Mellon Foundation awards Bates $1 million to support innovations in learning and teaching

The grant will allow the college to take more advantage of faculty expertise to plan new directions in curriculum and teaching in the humanities.

Bates will launch a four-year initiative in the fall of 2013 to foster innovative approaches to teaching and research in the humanities, supported by a recently awarded $1 million grant from The Andrew W. Mellon Foundation.

The initiative will allow the college to take advantage of upcoming faculty retirements to approach innovations in curriculum and teaching in a strategic and thoughtful way.

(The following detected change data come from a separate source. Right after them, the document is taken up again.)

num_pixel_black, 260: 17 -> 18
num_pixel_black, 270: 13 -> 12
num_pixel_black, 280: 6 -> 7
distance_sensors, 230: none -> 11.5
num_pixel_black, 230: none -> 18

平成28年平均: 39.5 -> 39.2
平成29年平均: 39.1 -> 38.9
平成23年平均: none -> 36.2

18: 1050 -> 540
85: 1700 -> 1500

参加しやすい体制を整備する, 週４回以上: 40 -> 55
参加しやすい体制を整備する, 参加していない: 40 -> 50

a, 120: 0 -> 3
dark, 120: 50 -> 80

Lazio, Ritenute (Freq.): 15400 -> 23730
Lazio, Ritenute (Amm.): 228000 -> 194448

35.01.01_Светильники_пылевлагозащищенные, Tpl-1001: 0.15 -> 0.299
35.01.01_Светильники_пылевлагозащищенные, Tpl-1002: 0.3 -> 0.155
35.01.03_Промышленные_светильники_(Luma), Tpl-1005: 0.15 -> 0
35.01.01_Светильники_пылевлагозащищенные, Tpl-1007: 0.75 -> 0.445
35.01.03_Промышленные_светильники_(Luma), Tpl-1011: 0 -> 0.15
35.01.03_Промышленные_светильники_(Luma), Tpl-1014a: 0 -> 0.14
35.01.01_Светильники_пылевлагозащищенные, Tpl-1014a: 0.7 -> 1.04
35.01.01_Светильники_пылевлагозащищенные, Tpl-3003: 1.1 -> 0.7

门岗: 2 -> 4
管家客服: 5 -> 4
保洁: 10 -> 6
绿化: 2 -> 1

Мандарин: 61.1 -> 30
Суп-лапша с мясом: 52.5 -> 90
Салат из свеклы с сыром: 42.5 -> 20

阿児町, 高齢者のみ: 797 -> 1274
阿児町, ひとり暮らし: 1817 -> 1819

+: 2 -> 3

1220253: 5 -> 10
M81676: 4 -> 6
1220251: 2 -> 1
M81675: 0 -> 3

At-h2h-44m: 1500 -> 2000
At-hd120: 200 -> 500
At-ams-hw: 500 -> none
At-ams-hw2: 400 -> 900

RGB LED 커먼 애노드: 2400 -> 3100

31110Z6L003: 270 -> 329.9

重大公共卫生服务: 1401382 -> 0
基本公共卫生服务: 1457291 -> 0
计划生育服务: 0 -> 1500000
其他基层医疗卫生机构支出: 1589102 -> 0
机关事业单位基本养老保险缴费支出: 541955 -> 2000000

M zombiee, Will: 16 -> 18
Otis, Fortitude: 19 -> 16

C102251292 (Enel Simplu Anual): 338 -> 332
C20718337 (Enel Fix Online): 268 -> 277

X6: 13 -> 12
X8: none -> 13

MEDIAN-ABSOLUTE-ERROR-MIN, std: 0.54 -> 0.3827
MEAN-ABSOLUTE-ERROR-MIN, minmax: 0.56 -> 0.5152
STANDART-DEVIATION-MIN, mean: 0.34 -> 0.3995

Planning for the project will begin immediately, with two interconnected aspects:

• Appointment of six recent Ph.D. recipients in the humanities as postdoctoral fellows, for terms of two years each, to teach and conduct research. The appointees will be selected partly on the basis of their demonstrated commitment to innovation in the field.

• Release time from teaching duties for current faculty members to undertake enhanced reviews of six departments and programs, focusing on innovation and interdisciplinarity. The work of the postdoctoral fellows will help make the release time possible.

The fellowships and the enhanced reviews will coincide with phased faculty retirements to ensure that the departments and programs are taking advantage of a window of transition to forge new directions in curriculum and teaching.

“Simple demographics mean that we are on the verge of an unusually high number of faculty retirements at colleges and universities nationwide, and Bates is no exception, especially in the humanities,” said Bates President Clayton Spencer. “This Mellon grant will help us convert a potential challenge into an opportunity for our departments and programs to take advantage of the latest thinking in a range of fields to shape our curriculum for the next generation.”

Dean of the Faculty Pam Baker said, “Humanities departments and programs are part of the core of our liberal arts curriculum. This support for self-study and work with exciting young colleagues will put us in the strongest possible position to enhance our work in this area as we look ahead.”

Bates faculty members from across disciplines are already experimenting in teaching and conducting research in ways that enrich both the classroom experience and the campus community.  And the college is actively exploring advances in a range of fields, including:

• the use of technology in the liberal arts setting;

• its extensive senior thesis program;

• the integration of theory and practice in scholarship and teaching; and

• pedagogical approaches that cross traditional curricular or disciplinary boundaries.